Infrastructure matters in other ways as well. It doesn’t have to be a gigantic new office building to be a part of the infrastructure. Think of your office. It has infrastructure as well. One part of that infrastructure is your company’s IT team. The company definitely needs IT to operate, right? IT also needs a few things to make sure they’re contributing as much as possible to the company. For instance, the DevOps movement in IT is a response to the need for a quicker, more efficient infrastructure. It gets a bit complicated, but think of tech infrastructure like a highway. If the highway is crowded all day and every day, it’s possible that new lanes need to be opened up, or maybe a new road needs to be constructed. Information that can’t be moved fast enough is the equivalent of a traffic jam. Traffic jams are frustrating. They cost time and money. When you’re stuck in one, you need to find a solution, even if it means taking the nearest exit and using the back roads.
A company that can’t or won’t update its infrastructure is asking its employees to carry a big burden. They’re saying, “Yes, we’re not going to give you all the tools you need to succeed, but we still expect you to succeed anyway. It’s our fault, but we’re going to blame you if things go wrong. And things will probably go wrong.”
Think of the pipes in your home. If they’re operating like they’re supposed to, the water and sewage goes through smoothly. Your toilets flush correctly. The water runs strong when you turn on the shower. But if there’s a clog, you need to get that fixed. A refusal to do so means you’re weakening your infrastructure in the long-term for the sake of perceived short-term gains. That rarely works out as well as you think it well.
In short, a company without a solid infrastructure is selling both itself and its employees short. You need to show your employees that you care enough to give them a foundation to succeed. If not, it’s like you’re asking your employees to drive to work, but without using any roads.

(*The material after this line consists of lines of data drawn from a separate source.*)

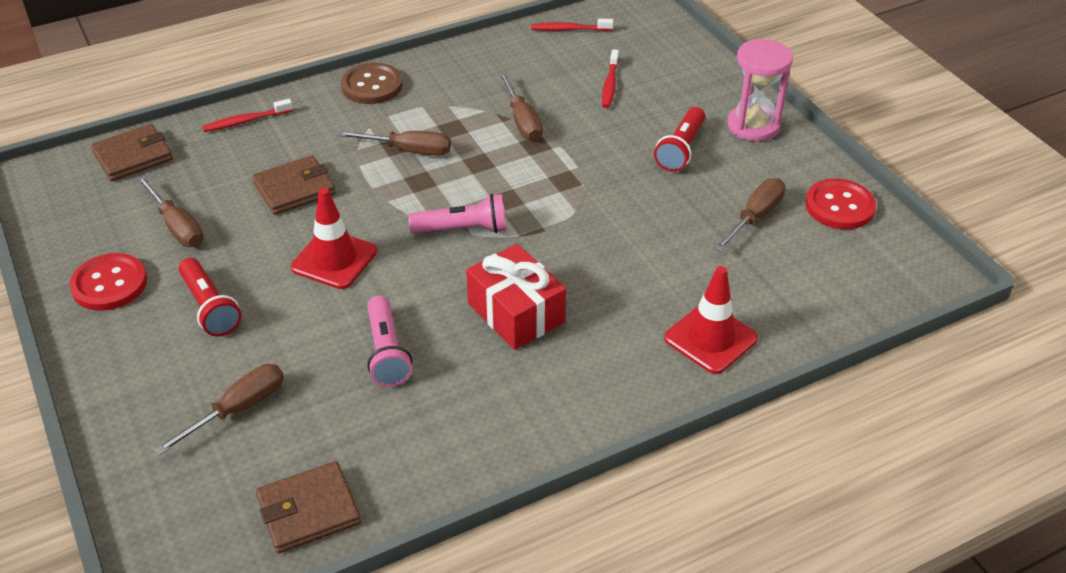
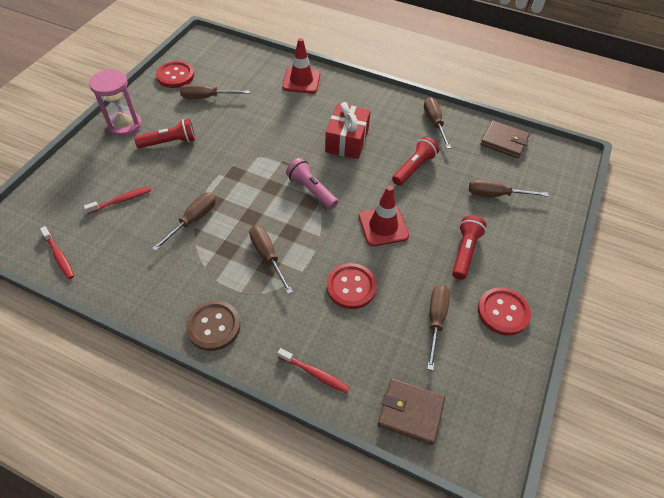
camera: 130 degrees left, 10 degrees up
(294, 189) = (351, 287): brown wallet -> red button
(387, 352) = (414, 168): pink flashlight -> red flashlight
(446, 445) = (434, 123): none -> brown screwdriver

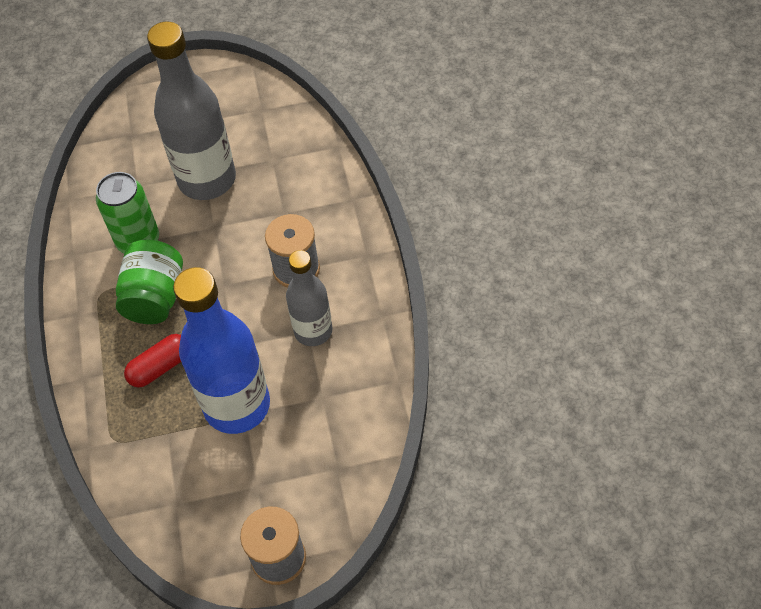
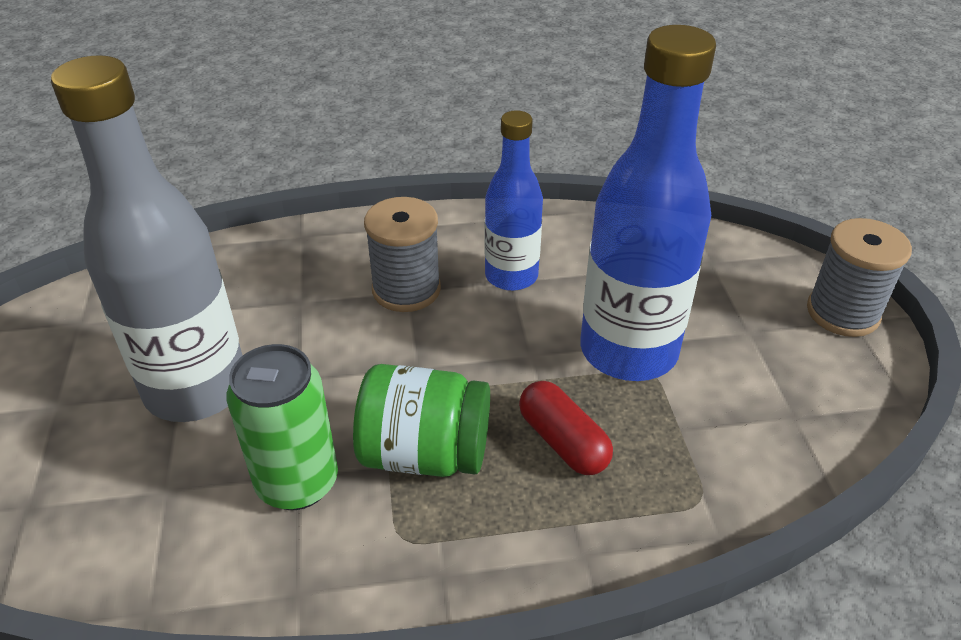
camera: 90 degrees left, 15 degrees down
(313, 331) = (511, 276): grey bottle -> blue bottle

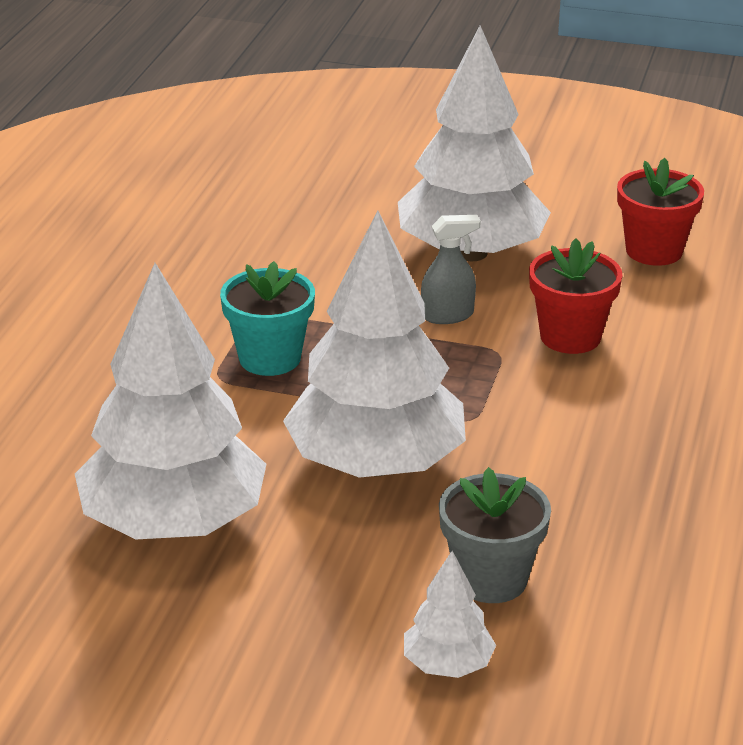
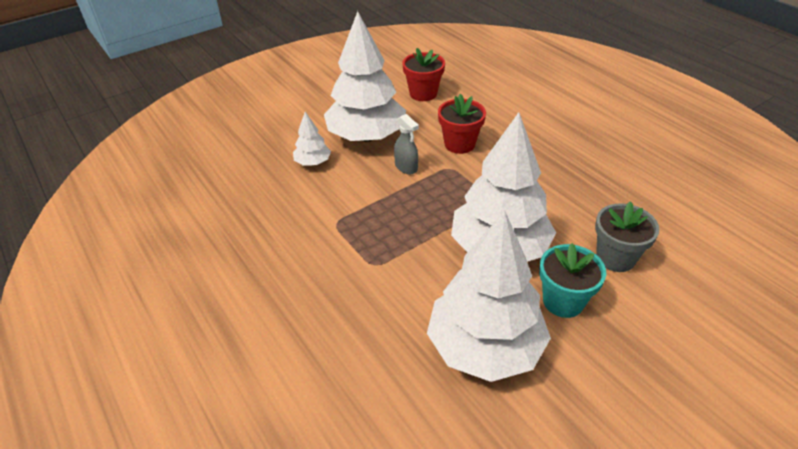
camera: 50 degrees left, 10 degrees up
(269, 358) = (378, 238): turquoise flower pot -> turquoise flower pot (563, 301)
(448, 315) = (406, 167): grey spray bottle -> grey spray bottle turned 120 degrees clockwise
(448, 665) = (670, 304): white tree -> white tree (313, 162)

An investment in infrastructure takes money, and a lot of companies don’t like to spend money, but this is one thing you really can’t cheap out on. Many big cities are struggling to adapt to growing populations, largely because their roads are old and they don’t have much in the way of public transit. In fact, the government in general has made a habit lately of talking plenty about infrastructure upgrades, but not doing anything when the rubber hits the (poorly maintained road). Don’t be like that. Invest where it counts. It’ll make for a much smoother ride.